Aisin Gioro Puyi, último imperados chinês

Puyi: o homem que nasceu imperador e morreu como jardineiro

Uma das figuras mais polêmicas do cinema italiano, Bernardo Bertolucci criou para si uma reputação ambígua. Por um lado, seu senso artístico o elevava ao patamar de grandes cineastas da geração anterior, como Michelangelo Antonioni (1912–2007), Federico Fellini (1920–1993) e Pier Paolo Pasolini (1922–1975). Por outro, o tema central da sensualidade em seus filmes não era visto com bons olhos pela crítica.

O Último Tango em Paris, de 1972, com sua (infelizmente) famosa cena de abuso sexual, marcou negativamente a imagem do diretor por quinze anos. Porém tudo viria a mudar no fim de 1987, com a chegada de O Último Imperador. Esse longa biográfico representou o renascimento do cinema de Bertolucci, e seu impacto foi tal que na premiação do Oscar, a obra recebeu nove estatuetas, entre elas: Melhor Filme, Melhor Diretor, Melhor Roteiro Adaptado, Melhor Fotografia e Melhor Direção de Arte.

Cidade Proibida
Cidade Proibida

Apesar de ser o que poderíamos considerar um épico, O Último Imperador nos apresenta a figura de Aisin Gioro Puyi, o imperador que nada governa. Enquanto Lawrence da Arábia (1962), Coração Valente (1995) e Gladiador (2000) nos apresentam protagonistas heroicos, Puyi é o completo oposto: coroado imperador aos dois anos de idade e confinado dentro da Cidade Proibida, a história chinesa o relegou ao papel de líder simbólico.

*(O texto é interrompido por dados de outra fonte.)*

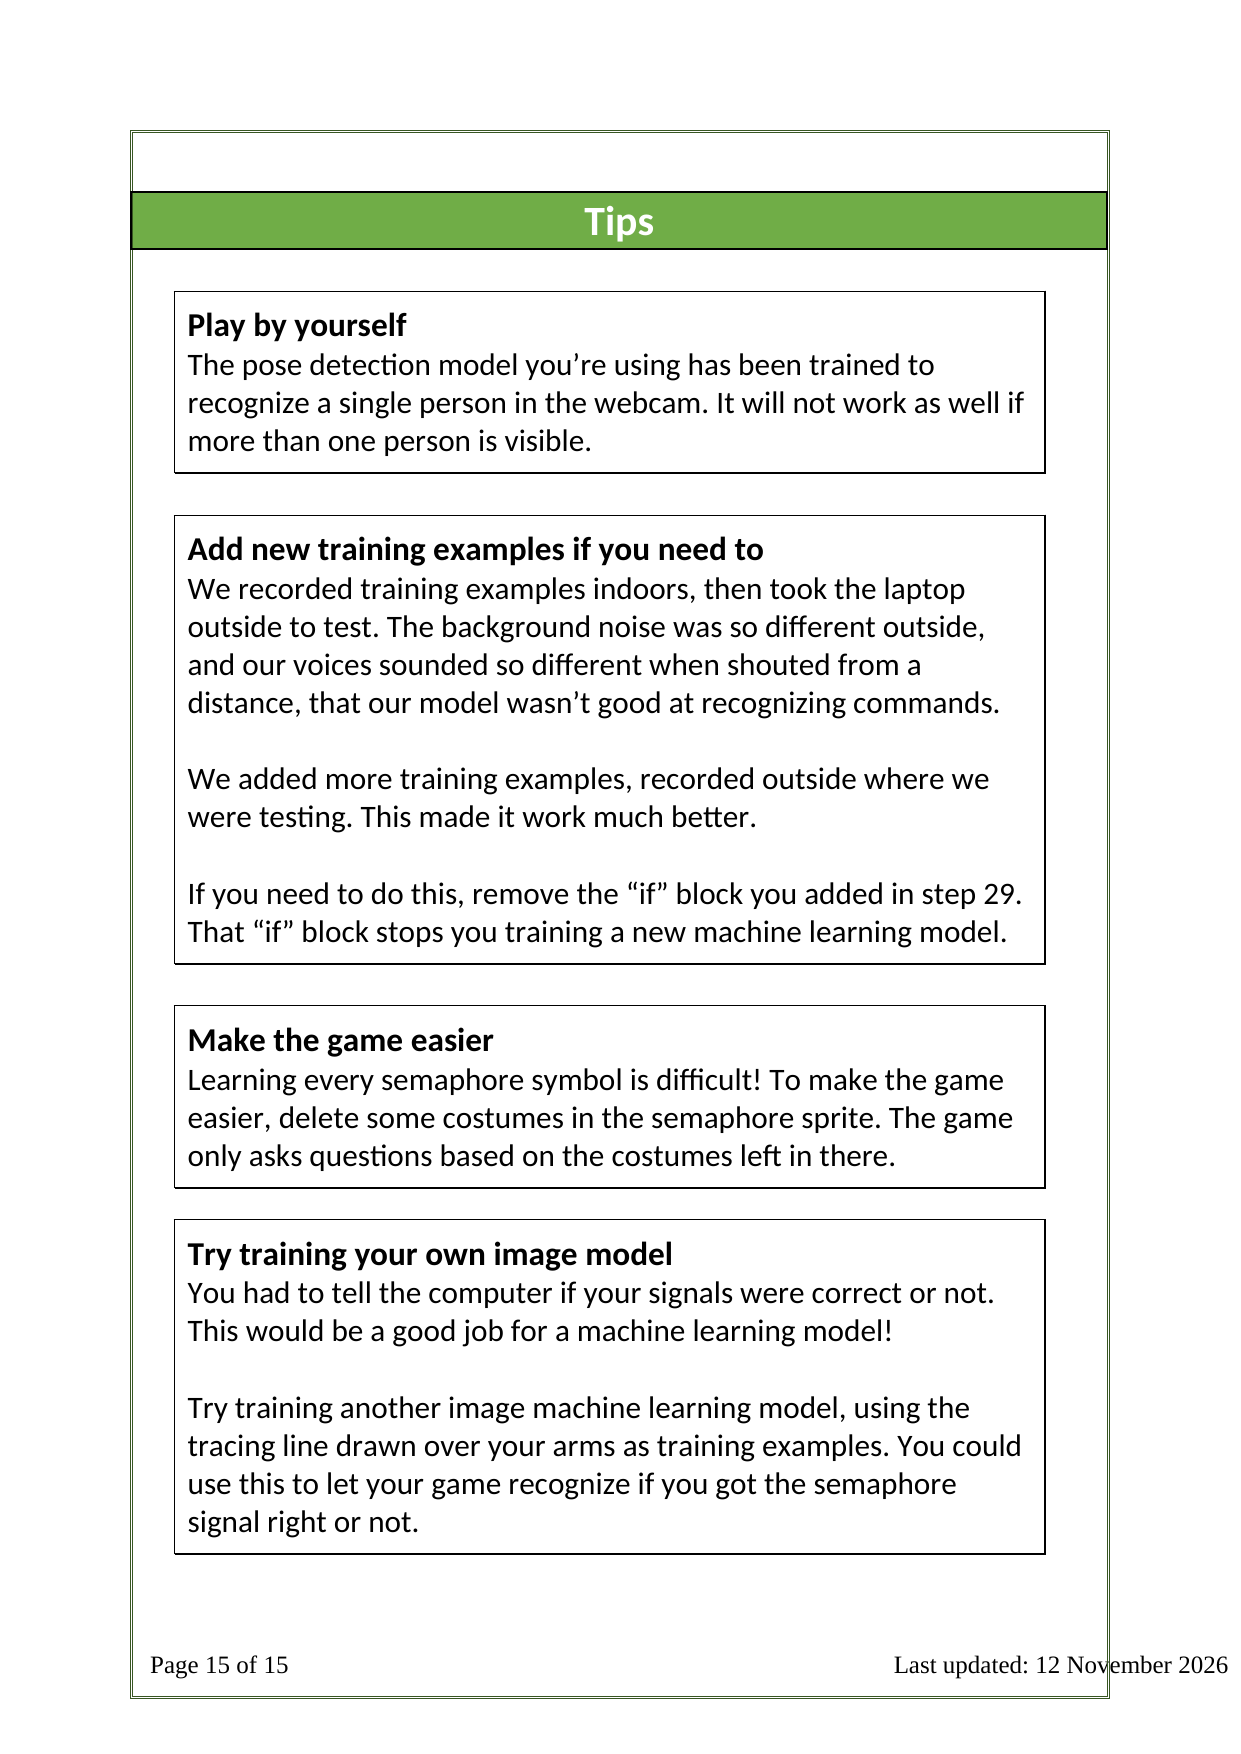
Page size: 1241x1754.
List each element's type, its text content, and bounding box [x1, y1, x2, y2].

text Learning every semaphore symbol is difficult! To make the game easier, delete some costumes in the semaphore sprite. The game only asks questions based on the costumes left in there. [175, 1046, 1044, 1187]
text Play by yourself [175, 292, 1044, 331]
text Try training another image machine learning model, using the tracing line drawn over your arms as training examples. You could use this to let your game recognize if you got the semaphore signal right or not. [175, 1374, 1044, 1553]
text The pose detection model you’re using has been trained to recognize a single person in the webcam. It will not work as well if more than one person is visible. [175, 331, 1044, 472]
text Add new training examples if you need to [175, 516, 1044, 555]
text You had to tell the computer if your signals were correct or not. This would be a good job for a machine learning model! [175, 1260, 1044, 1350]
text Try training your own image model [175, 1220, 1044, 1260]
text Make the game easier [175, 1006, 1044, 1046]
text If you need to do this, remove the “if” block you added in step 29. That “if” block stops you training a new machine learning model. [175, 860, 1044, 963]
text We added more training examples, recorded outside where we were testing. This made it work much better. [175, 746, 1044, 836]
text Tips [133, 193, 1106, 248]
text We recorded training examples indoors, then took the laptop outside to test. The background noise was so different outside, and our voices sounded so different when shouted from a distance, that our model wasn’t good at recognizing commands. [175, 555, 1044, 721]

A maior batalha de Puyi não é a de liderar o povo chinês, mas sim a de tentar encontrar propósito num país que passou por guerra civil e que, em breve, abraçaria o comunismo. A infância na Cidade Proibida o tornou um ser dependente, incapaz de lidar com questões cotidianas, e que foi convencido desde cedo de que seu papel na sociedade era o de liderança, por mais que não tenha aptidão para isso.

As quatro prisões de Puyi

Puyi na Cidade Proibida
Puyi na Cidade Proibida

É fácil notar que Puyi passou metade da vida tentando se libertar das prisões em que era colocado. A primeira prisão, a cidade imperial, oferecia a ele a ilusão de liberdade, porém ele não podia colocar os pés para fora da cidade, e os eunucos da corte acompanhavam todos os seus passos.

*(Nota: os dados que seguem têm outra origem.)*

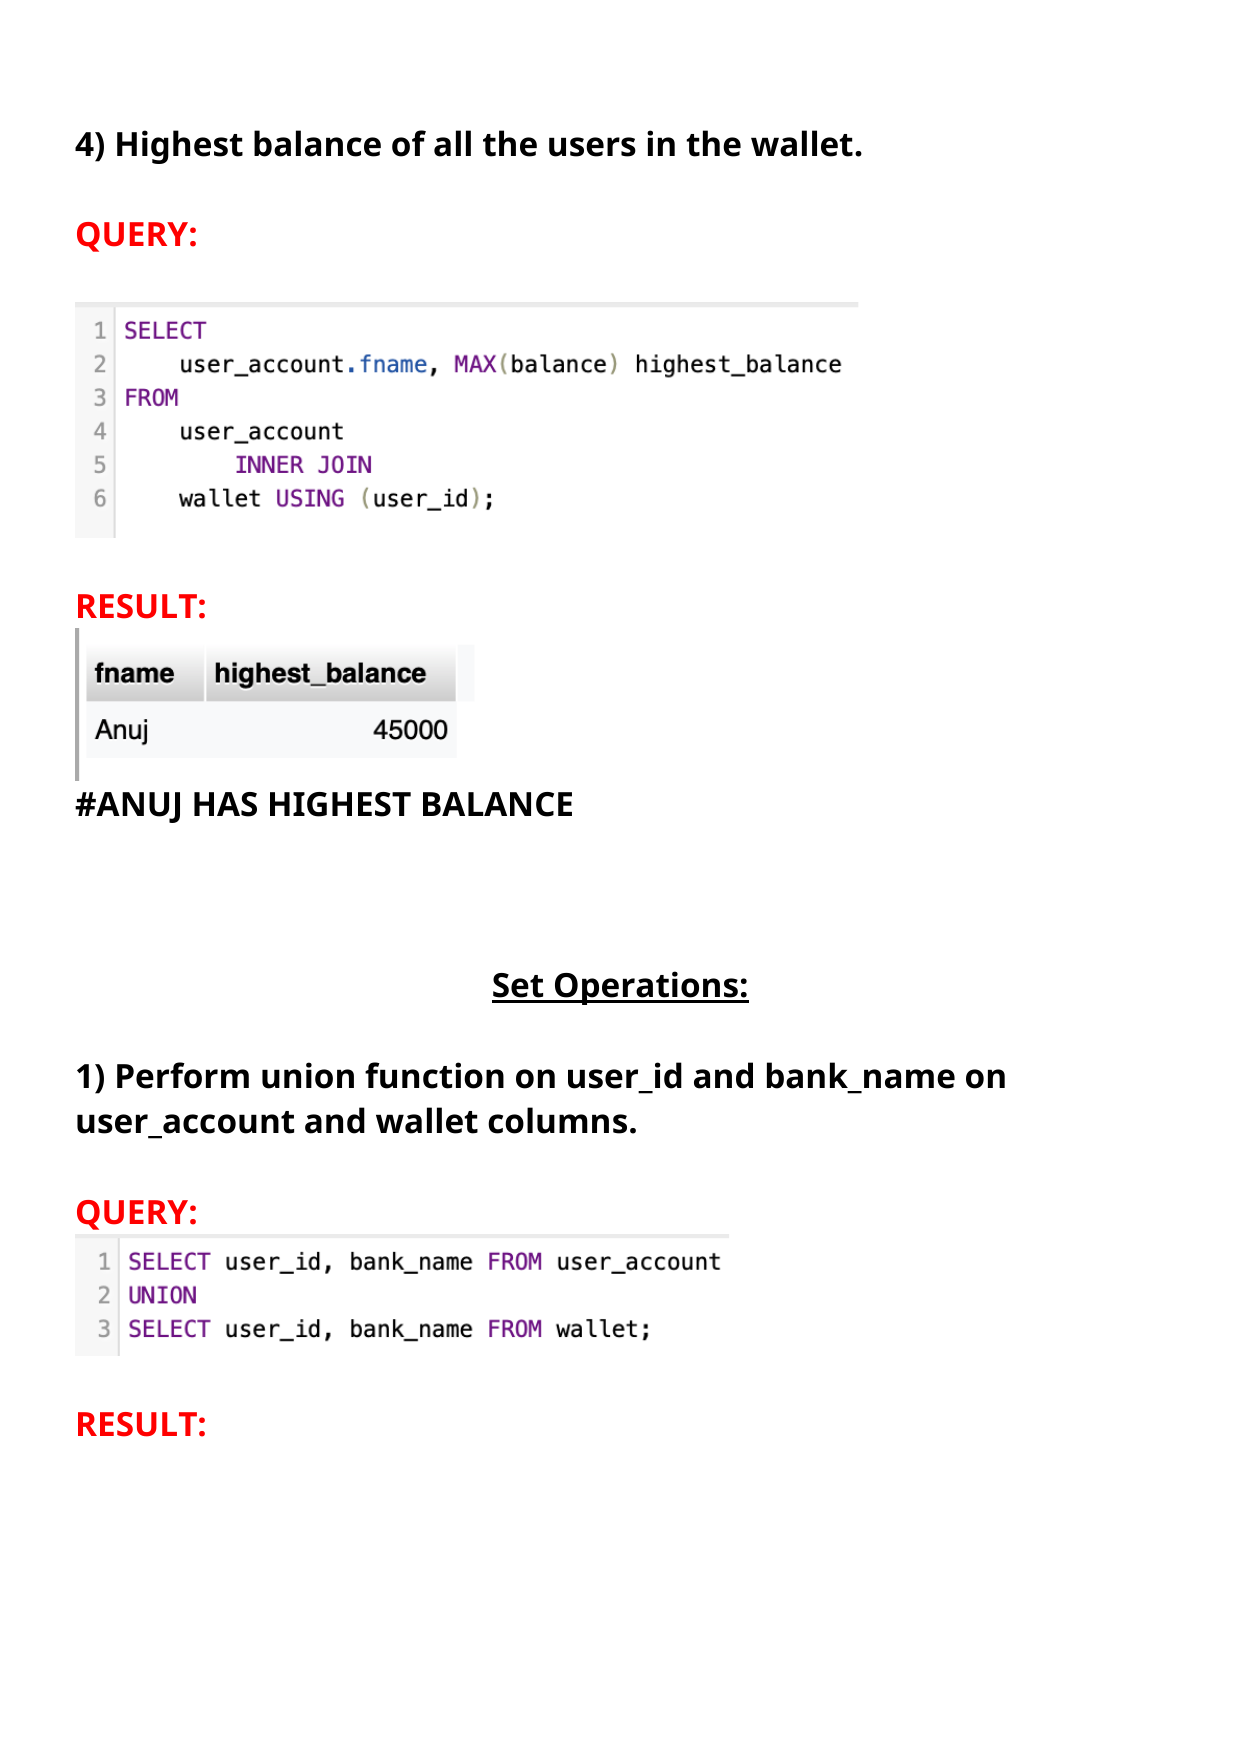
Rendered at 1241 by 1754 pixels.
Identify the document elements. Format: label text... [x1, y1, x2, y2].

list RESULT: [75, 1401, 1165, 1446]
list Perform union function on user_id and bank_name on user_account and wallet columns. [75, 1053, 1165, 1144]
picture [75, 628, 488, 781]
picture [75, 302, 859, 538]
list QUERY: [75, 1189, 1165, 1234]
list QUERY: [75, 211, 1165, 257]
picture [75, 1234, 730, 1356]
list #ANUJ HAS HIGHEST BALANCE [75, 780, 1165, 826]
list Highest balance of all the users in the wallet. [75, 120, 1165, 166]
list RESULT: [75, 583, 1165, 628]
list Set Operations: [75, 962, 1165, 1007]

Com a guerra civil e, por consequência, a instauração do governo nacionalista, o imperador, agora adolescente, tornou-se uma figura inútil; sua existência servia apenas para manter a aparência das tradições chinesas. Isso não duraria muito tempo, e ao chegar à vida adulta, Puyi e toda a corte seriam expulsos da Cidade Proibida.

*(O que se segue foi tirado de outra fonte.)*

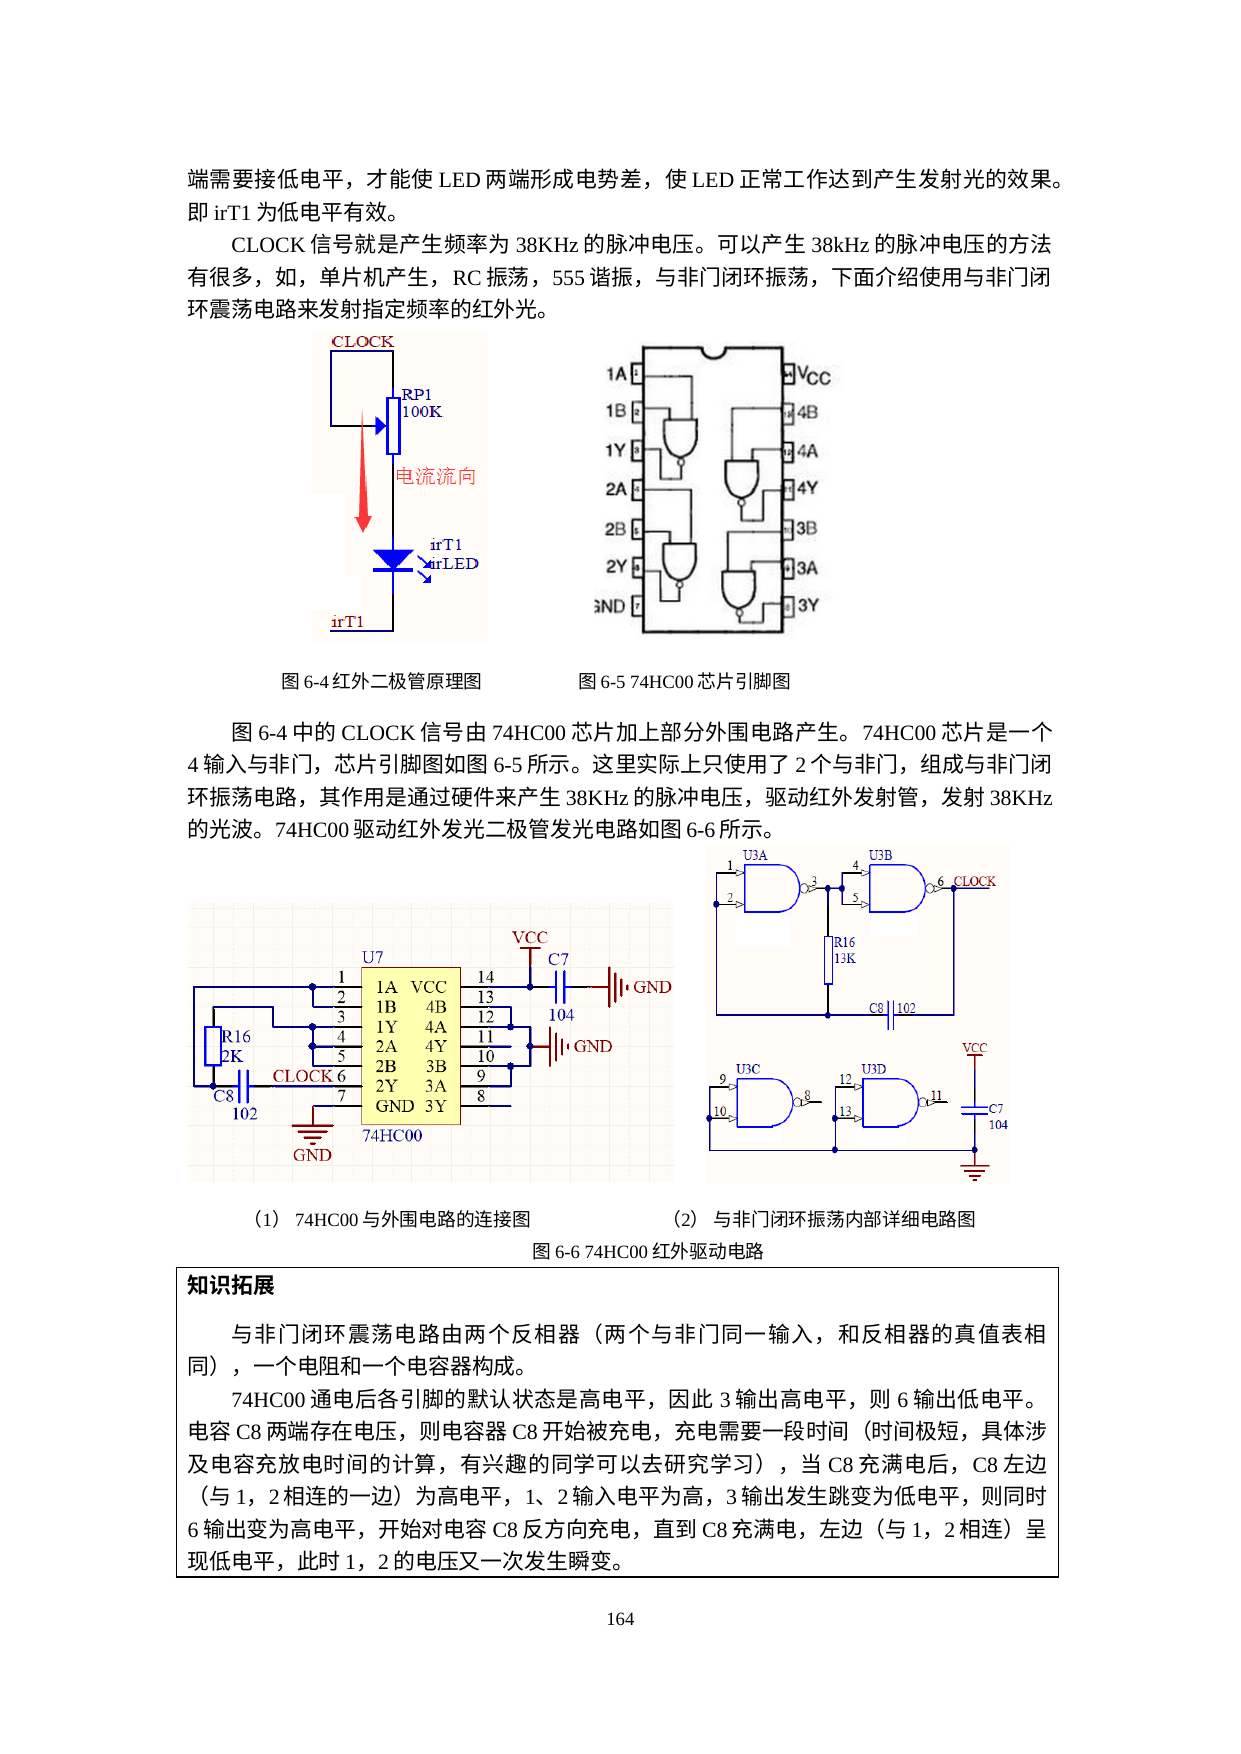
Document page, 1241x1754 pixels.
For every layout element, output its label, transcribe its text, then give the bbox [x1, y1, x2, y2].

text 图6-4中的CLOCK信号由74HC00芯片加上部分外围电路产生。74HC00芯片是一个4输入与非门，芯片引脚图如图6-5所示。这里实际上只使用了2个与非门，组成与非门闭环振荡电路，其作用是通过硬件来产生38KHz的脉冲电压，驱动红外发射管，发射38KHz的光波。74HC00驱动红外发光二极管发光电路如图6-6所示。 [187, 714, 1053, 844]
text CLOCK信号就是产生频率为38KHz的脉冲电压。可以产生38kHz的脉冲电压的方法有很多，如，单片机产生，RC振荡，555谐振，与非门闭环振荡，下面介绍使用与非门闭环震荡电路来发射指定频率的红外光。 [187, 227, 1053, 324]
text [187, 162, 1053, 227]
picture [705, 844, 1010, 1183]
picture [312, 331, 488, 643]
picture [187, 903, 675, 1182]
picture [556, 340, 855, 643]
text 图6-6 74HC00红外驱动电路 [187, 1234, 1053, 1267]
text 图6-4红外二极管原理图 图6-5 74HC00芯片引脚图 [187, 664, 1053, 696]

Na tentativa de se apegar a alguma forma de poder e manter seu status de nobreza, Puyi declara apoio à invasão japonesa da Manchúria. Assim nasce a terceira prisão do nosso protagonista: numa tentativa por parte dos japoneses de ter legitimidade na região, eles declaram Puyi imperador, mas mal sabe ele que será usado como marionete, não tendo poder real algum.

Com o fim da Segunda Guerra Mundial surge a quarta prisão, sendo esta literal. A China, agora comunista, acusa o antigo imperador de traição e o envia para a prisão, onde ele deve passar por um processo de “reeducação”. É na prisão que, finalmente, na meia-idade, Puyi começa a se transformar em um homem.

Foi na prisão que ele aprendeu a amarrar os sapatos. O homem que certa vez foi chamado de “Filho do Sol”, terminou sua vida como um simples jardineiro. Muitos poderiam pensar nisso como algo trágico, mas fica evidente que a prisão e o contato com o trabalho pesado foram libertadores para Puyi. Por mais contraditório que pareça, foi no cárcere que o “imperador menino” encontrou o caminho para a liberdade, e ao sair da prisão, pela primeira vez, ele pôde desfrutar da vida.